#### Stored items
##########

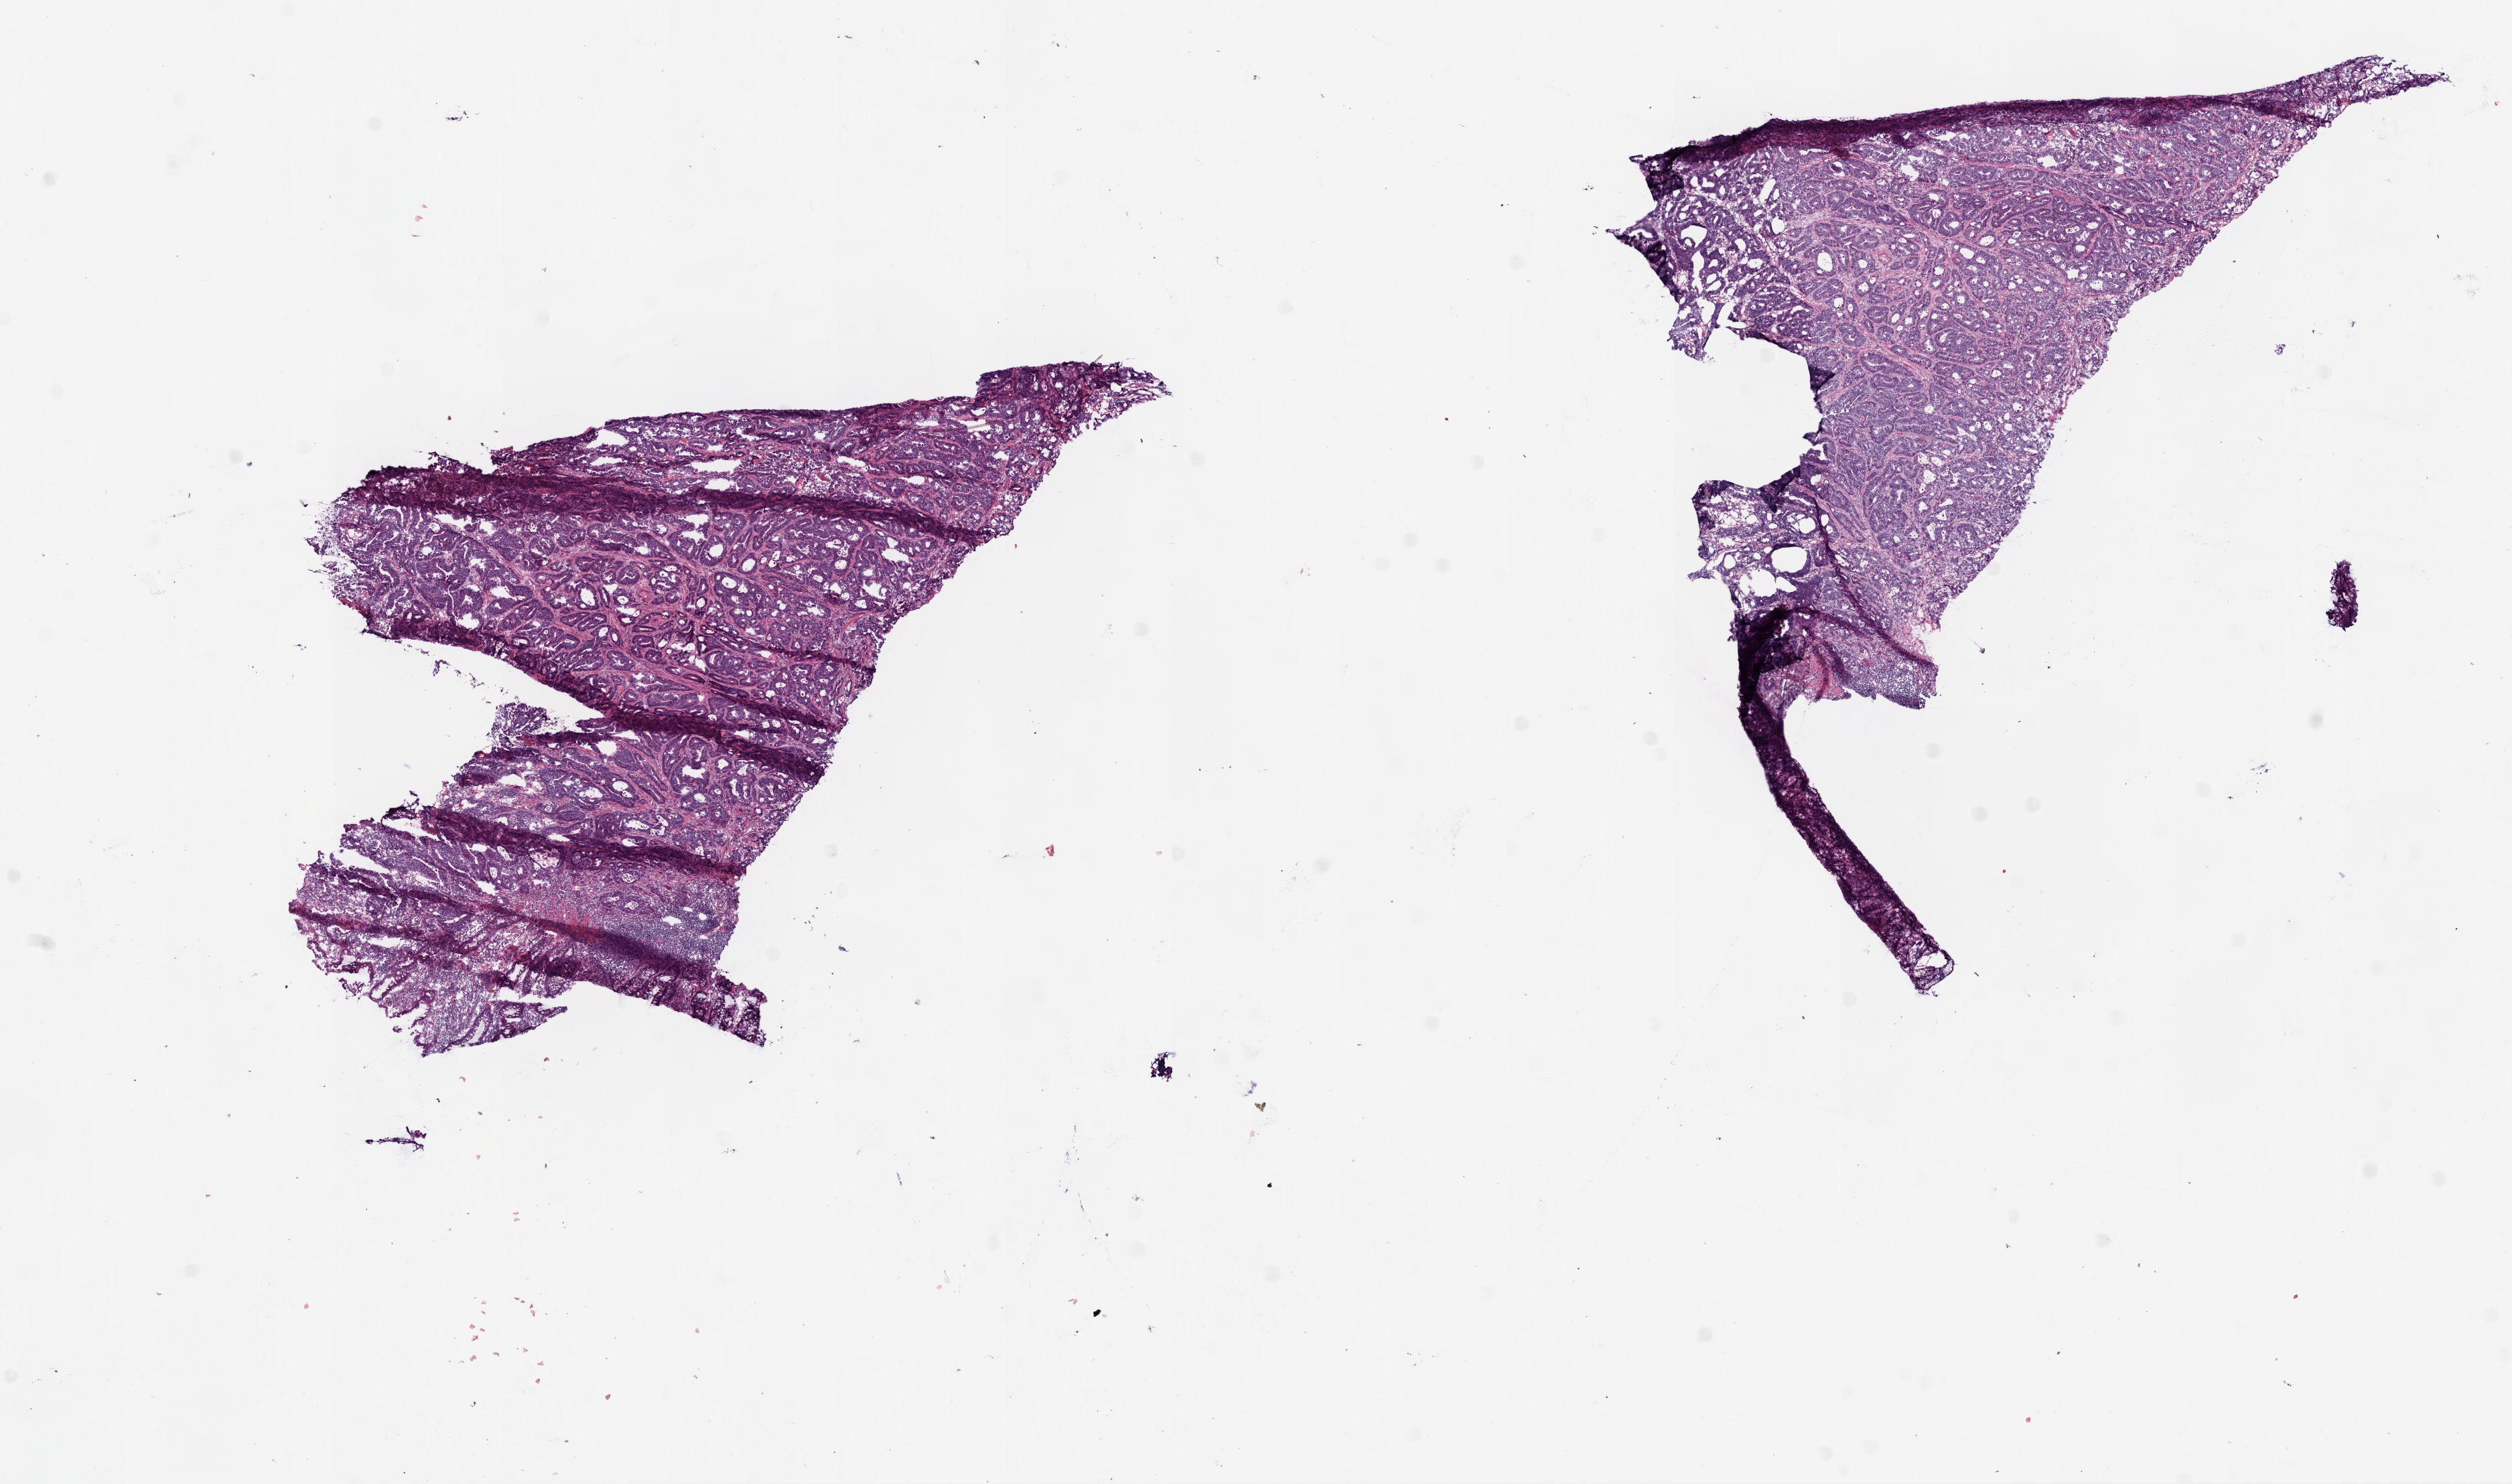
Whole-slide histology image, H&E-stained, a low-resolution overview of the entire scanned area, about 15.0 x 8.9 mm (from a 20x scan), frozen section from the bottom of the tissue portion, colon, primary tumour sample. Patient: male, age at initial diagnosis 69 years. Pathologist review of this section (percent, as recorded): tumour cells 78%, tumour nuclei 85%, normal cells 2%, stromal cells 20%, necrosis 0%.
* histologic diagnosis: Adenocarcinoma, NOS
* AJCC pathologic stage: I
* lymph nodes positive (case pathology): 0 of 31 examined
* TNM: T2 N0 M0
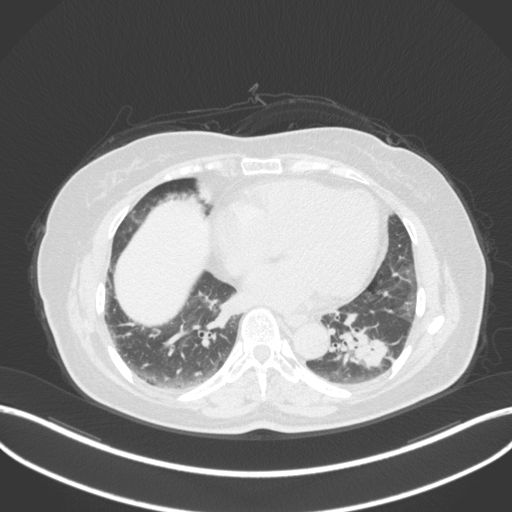
Chest CT, one axial slice. Position 143 of 307 along the scan axis. 120 kVp. Lung window (W 1500 / L -600 HU). 1 mm slice thickness. 512 × 512 image matrix, field of view 400 × 400 mm. Female patient, age 59 years. Case-level facts recorded for this patient, not image findings: clinical TNM (as recorded): T2a N0 M0; histopathological grade: G2-3.
Structures marked on this image (rectangle marked by the reading radiologist):
- lung tumour (recorded histology: adenocarcinoma): bounding box [x1, y1, x2, y2] px = [326, 311, 393, 371]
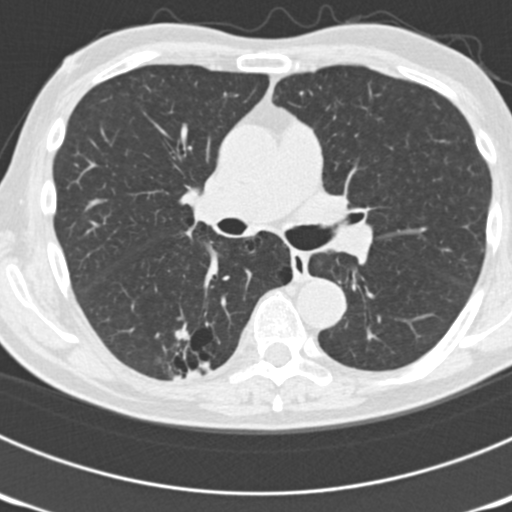
Chest CT (low-dose screening protocol), one axial image, third screening round (two years after baseline), lung window (W 1500 / L -600 HU), 2 mm slice thickness, 120 kVp, 512 × 512 image matrix. Male participant, aged 70 years at enrolment.
Lesion marked by an expert reader, bounding box [x1, y1, x2, y2] px = [144, 309, 237, 385]. The screening reader recorded 3 non-calcified nodules or masses ≥4 mm on this exam; which of them this box marks is not recorded. Official screen result: positive, other. Later outcome: lung cancer diagnosed 14 days after this screen — bronchiolo-alveolar adenocarcinoma, NOS, right lower lobe, poorly differentiated (G3), stage IB (AJCC 6th edition), 30 mm at pathology.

##########

Please repeat, exactly as written, only the lines from the line with "of 31 examined" to the end of the data, leaving out every picture.

#### Reply to the exercise
* lymph nodes positive (case pathology): 0 of 31 examined
* TNM: T2 N0 M0
Chest CT, one axial slice. Position 143 of 307 along the scan axis. 120 kVp. Lung window (W 1500 / L -600 HU). 1 mm slice thickness. 512 × 512 image matrix, field of view 400 × 400 mm. Female patient, age 59 years. Case-level facts recorded for this patient, not image findings: clinical TNM (as recorded): T2a N0 M0; histopathological grade: G2-3.
Structures marked on this image (rectangle marked by the reading radiologist):
- lung tumour (recorded histology: adenocarcinoma): bounding box [x1, y1, x2, y2] px = [326, 311, 393, 371]
Chest CT (low-dose screening protocol), one axial image, third screening round (two years after baseline), lung window (W 1500 / L -600 HU), 2 mm slice thickness, 120 kVp, 512 × 512 image matrix. Male participant, aged 70 years at enrolment.
Lesion marked by an expert reader, bounding box [x1, y1, x2, y2] px = [144, 309, 237, 385]. The screening reader recorded 3 non-calcified nodules or masses ≥4 mm on this exam; which of them this box marks is not recorded. Official screen result: positive, other. Later outcome: lung cancer diagnosed 14 days after this screen — bronchiolo-alveolar adenocarcinoma, NOS, right lower lobe, poorly differentiated (G3), stage IB (AJCC 6th edition), 30 mm at pathology.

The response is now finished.